We are so blessed as a Church, to celebrate so many things this weekend! Pride of place, of course, should go to our celebration of the Mass as we bring to a close the Octave or Eight Days of Easter, with this Divine Mercy Sunday. But as a Church, we celebrate also the canonization of not one, but two popes of happy memory; we celebrate the elevation to this honour of St. John XXIII and St. John Paul II. The massive crowds in Rome, estimated at 3 million people are a testament to the joy, the vibrancy and yes, even the relevance of the Church and the communion of saints to huge numbers of people in the 21st century.
It is through their lived example, more than anything else, that these two men are now counted among the Saints in the Canon of the Church. While we may be tempted to think that it was because of their position, or the wide influence of their office, it has more to do with who each man was, grounded in their identities as sons of God and disciples of Jesus. This is the real mark of a saint – not the size of their following, but rather the lengths to which they will go in their own lives in surrendering self to build up the Body of Christ.
One of the things, particularly in our culture, that is most difficult to surrender, is our own ego. Whether it is larger than life or subtle, we all have our own preconceptions, likes and dislikes, biases and fears. In spiritual direction, one of the greatest challenges for anyone is to confront their own ego, and seek ways to diminish it, to surrender it, in growing a more profound and deep relationship with God and, by extension, with others.
For Christians, disciples of Christ, this becomes particularly crucial. We cannot build up Christ’s Body if we cling to our own ways, thoughts, preconceptions, and refuse to be open to the possibility that God works within the confines of our own daily lives, our own circumstances; unless we are open to God moving in the most incredible and strange and even bizarre ways that, at times, can challenge everything we have ever thought about ourselves, others and our place in the world as children of God.
St. Thomas confronts the unimaginable when the disciples on tell him that Jesus has risen from the dead and has appeared to them. He, like the others, has followed Jesus through His public ministry, lived with Him, heard His teaching and watched His miracles – and like the others he ran away and hid when Jesus endured His passion and death.
But it is in this resurrection moment, when the remaining disciples bear witness to the Risen Christ, that Thomas really struggles. That flood of what happened over the course of that first Good Friday crashes into that wave of excited news that the other disciples are sharing with Him, and in that moment, it becomes too much for St. Thomas and he retreats back into himself – into his own terms of reference, of what ‘makes sense’ in his own little world; because to accept what the other disciples are saying means to accept that Jesus is much more than a wise teacher, a healer or a prophet. It means to accept that He is in fact, God Incarnate and with Him, all things are possible. It also means that His disciples are not only called to accept this reality, but to bear witness to it to others.

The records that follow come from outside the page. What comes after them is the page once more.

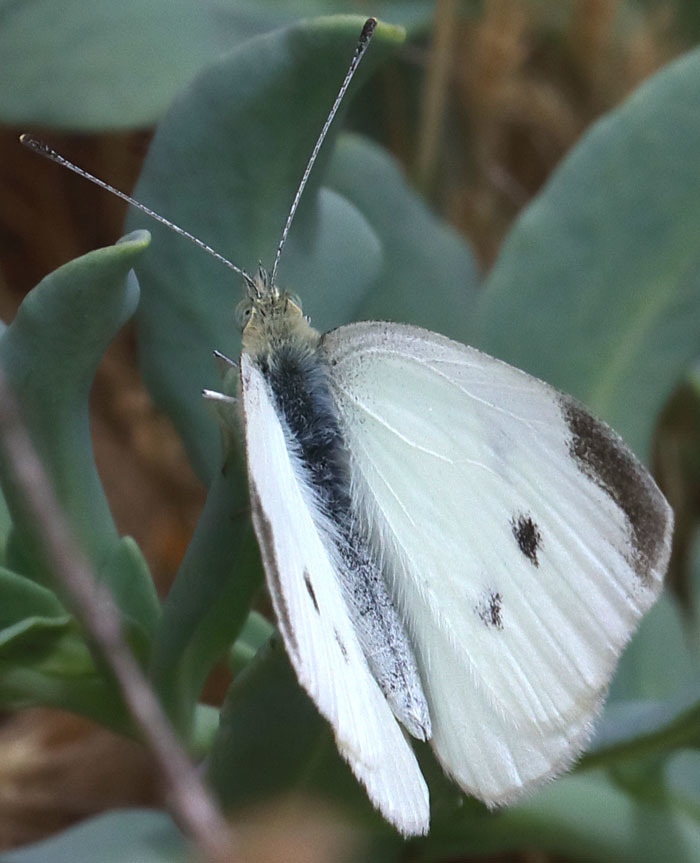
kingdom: Animalia
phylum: Arthropoda
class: Insecta
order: Lepidoptera
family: Pieridae
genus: Pieris
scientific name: Pieris rapae
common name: Small white
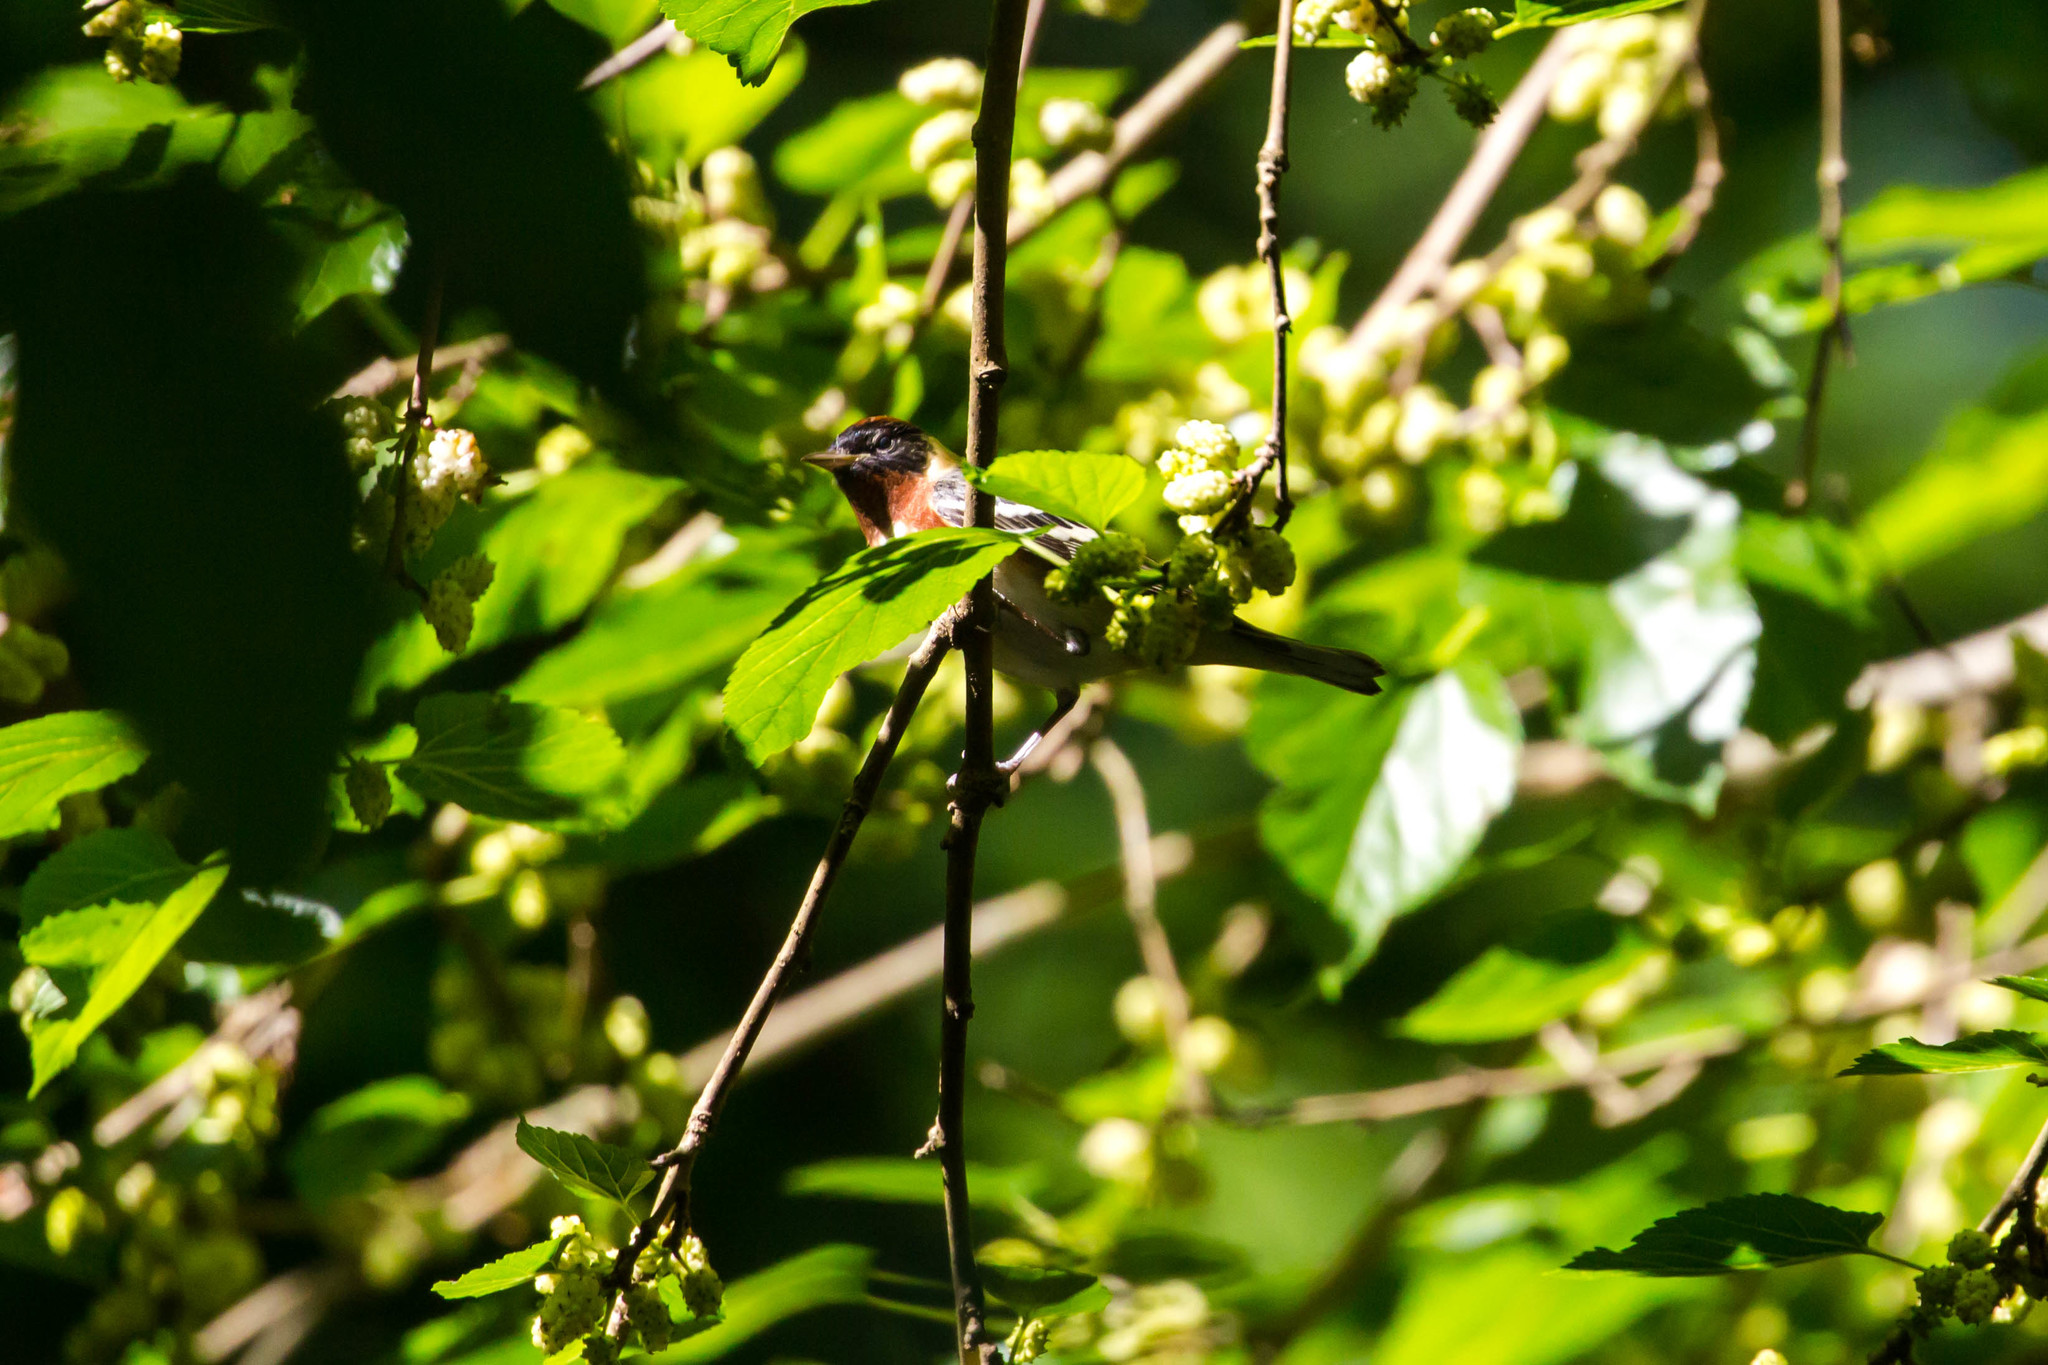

Thomas would have to weigh in his own mind what this meant – that he would be expected to go out and tell people that this Jesus was Risen from the Dead; so many questions would come into play – how will people react to that message? How will they respond to me? Will they call me a liar, a fanatic, crazy? The temptation to retreat from witnessing to others that message of the first Easter would be incredibly strong, particularly if Thomas was worried about how he would be received. His own ego would scream out against putting himself in that difficult situation.
And so it can be with us. We might say we don’t care what people think of us – if they accept us or not, when we proclaim Christ is risen, when we preach the Gospel; but in all of us, the constant struggle is with our own egos, because at some level we all want to be accepted, part of the ‘crowd’, generally liked. Nothing threatens the ego quite like the demand of the Gospels, particularly the notion of putting God above all else, and loving our neighbours as ourselves, and then being a living witness to the truth of who Jesus really is in our secular world.
Yet in that struggle, we have the calming words of Jesus, recorded for us in this gospel passage from St. John, when he greets those disciples who are amazed, confused and even fearful with the words, “peace be with you”. Those words are not only for the disciples two thousand years ago; they are for us here, now, trying to make sense of our own struggles and trials as we continue our own journeys of faith. Through the intercession of St. John XXIII and St. John Paul II, may we all be graced with that peace of Christ in our own hearts, as we all strive to enter more deeply into that profound and deep mystery of love and mercy that God invites us into each day.
Praised be Jesus Christ, now and forever!